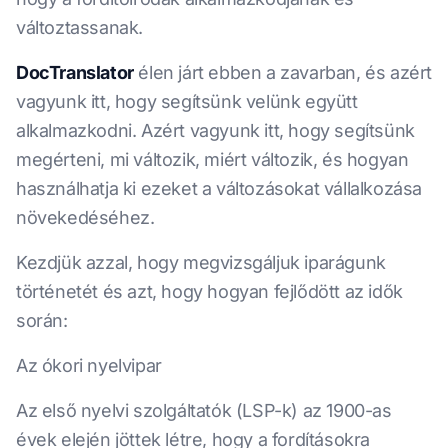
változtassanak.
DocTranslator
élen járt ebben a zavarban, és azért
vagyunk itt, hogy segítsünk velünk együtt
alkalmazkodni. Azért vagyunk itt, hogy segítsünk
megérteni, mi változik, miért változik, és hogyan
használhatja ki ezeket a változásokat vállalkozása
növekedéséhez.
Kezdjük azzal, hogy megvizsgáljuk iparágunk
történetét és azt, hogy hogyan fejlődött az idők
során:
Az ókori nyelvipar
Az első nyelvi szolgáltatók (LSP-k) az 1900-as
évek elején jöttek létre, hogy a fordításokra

* * *

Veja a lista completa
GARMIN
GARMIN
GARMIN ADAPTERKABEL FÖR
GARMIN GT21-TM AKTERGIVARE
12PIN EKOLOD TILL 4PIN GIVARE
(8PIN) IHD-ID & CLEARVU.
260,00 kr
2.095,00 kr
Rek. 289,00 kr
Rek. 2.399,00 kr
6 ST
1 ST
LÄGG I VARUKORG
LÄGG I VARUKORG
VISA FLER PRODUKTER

» What the task requires
Search the material for "segítsünk" and copy each matching line.

» Output below
vagyunk itt, hogy segítsünk velünk együtt
alkalmazkodni. Azért vagyunk itt, hogy segítsünk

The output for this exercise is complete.